▶ [PROVIDED DATA]
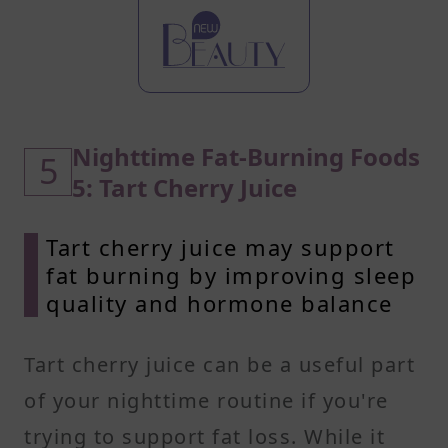
Nighttime Fat-Burning Foods
5
5: Tart Cherry Juice
Tart cherry juice may support
fat burning by improving sleep
quality and hormone balance
Tart cherry juice can be a useful part
of your nighttime routine if you're
trying to support fat loss. While it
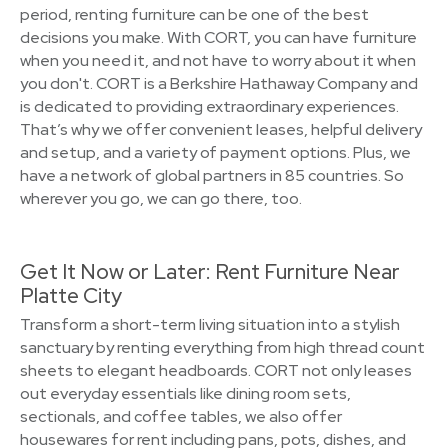
period, renting furniture can be one of the best
decisions you make. With CORT, you can have furniture
when you need it, and not have to worry about it when
you don't. CORT is a Berkshire Hathaway Company and
is dedicated to providing extraordinary experiences.
That’s why we offer convenient leases, helpful delivery
and setup, and a variety of payment options. Plus, we
have a network of global partners in 85 countries. So
wherever you go, we can go there, too.
Get It Now or Later: Rent Furniture Near
Platte City
Transform a short-term living situation into a stylish
sanctuary by renting everything from high thread count
sheets to elegant headboards. CORT not only leases
out everyday essentials like dining room sets,
sectionals, and coffee tables, we also offer
housewares for rent including pans, pots, dishes, and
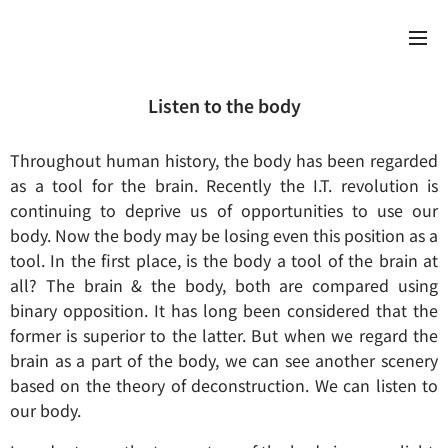
Listen to the body
Throughout human history, the body has been regarded
as a tool for the brain. Recently the I.T. revolution is
continuing to deprive us of opportunities to use our
body. Now the body may be losing even this position as a
tool. In the first place, is the body a tool of the brain at
all? The brain & the body, both are compared using
binary opposition. It has long been considered that the
former is superior to the latter. But when we regard the
brain as a part of the body, we can see another scenery
based on the theory of deconstruction. We can listen to
our body.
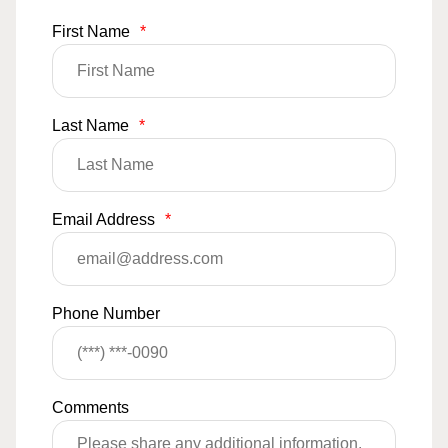
First Name
*
Last Name
*
Email Address
*
Phone Number
Comments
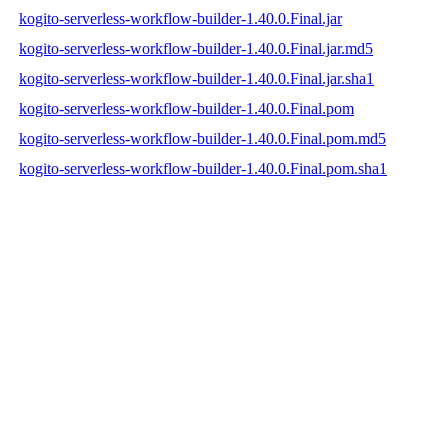
kogito-serverless-workflow-builder-1.40.0.Final.jar
kogito-serverless-workflow-builder-1.40.0.Final.jar.md5
kogito-serverless-workflow-builder-1.40.0.Final.jar.sha1
kogito-serverless-workflow-builder-1.40.0.Final.pom
kogito-serverless-workflow-builder-1.40.0.Final.pom.md5
kogito-serverless-workflow-builder-1.40.0.Final.pom.sha1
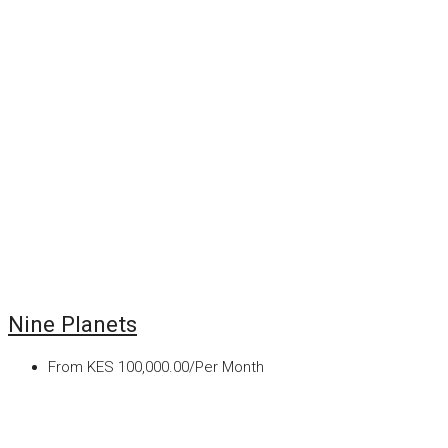
Nine Planets
From
KES 100,000.00/Per Month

▶ [EXERCISE GOAL]
Please reproduce each entry above word for word and keep the pictures out of the copy.

▶ [ANSWER FOR THIS EXERCISE]
Nighttime Fat-Burning Foods
5
5: Tart Cherry Juice
Tart cherry juice may support
fat burning by improving sleep
quality and hormone balance
Tart cherry juice can be a useful part
of your nighttime routine if you're
trying to support fat loss. While it
period, renting furniture can be one of the best
decisions you make. With CORT, you can have furniture
when you need it, and not have to worry about it when
you don't. CORT is a Berkshire Hathaway Company and
is dedicated to providing extraordinary experiences.
That’s why we offer convenient leases, helpful delivery
and setup, and a variety of payment options. Plus, we
have a network of global partners in 85 countries. So
wherever you go, we can go there, too.
Get It Now or Later: Rent Furniture Near
Platte City
Transform a short-term living situation into a stylish
sanctuary by renting everything from high thread count
sheets to elegant headboards. CORT not only leases
out everyday essentials like dining room sets,
sectionals, and coffee tables, we also offer
housewares for rent including pans, pots, dishes, and
Listen to the body
Throughout human history, the body has been regarded
as a tool for the brain. Recently the I.T. revolution is
continuing to deprive us of opportunities to use our
body. Now the body may be losing even this position as a
tool. In the first place, is the body a tool of the brain at
all? The brain & the body, both are compared using
binary opposition. It has long been considered that the
former is superior to the latter. But when we regard the
brain as a part of the body, we can see another scenery
based on the theory of deconstruction. We can listen to
our body.
First Name
*
Last Name
*
Email Address
*
Phone Number
Comments
kogito-serverless-workflow-builder-1.40.0.Final.jar
kogito-serverless-workflow-builder-1.40.0.Final.jar.md5
kogito-serverless-workflow-builder-1.40.0.Final.jar.sha1
kogito-serverless-workflow-builder-1.40.0.Final.pom
kogito-serverless-workflow-builder-1.40.0.Final.pom.md5
kogito-serverless-workflow-builder-1.40.0.Final.pom.sha1
Nine Planets
From
KES 100,000.00/Per Month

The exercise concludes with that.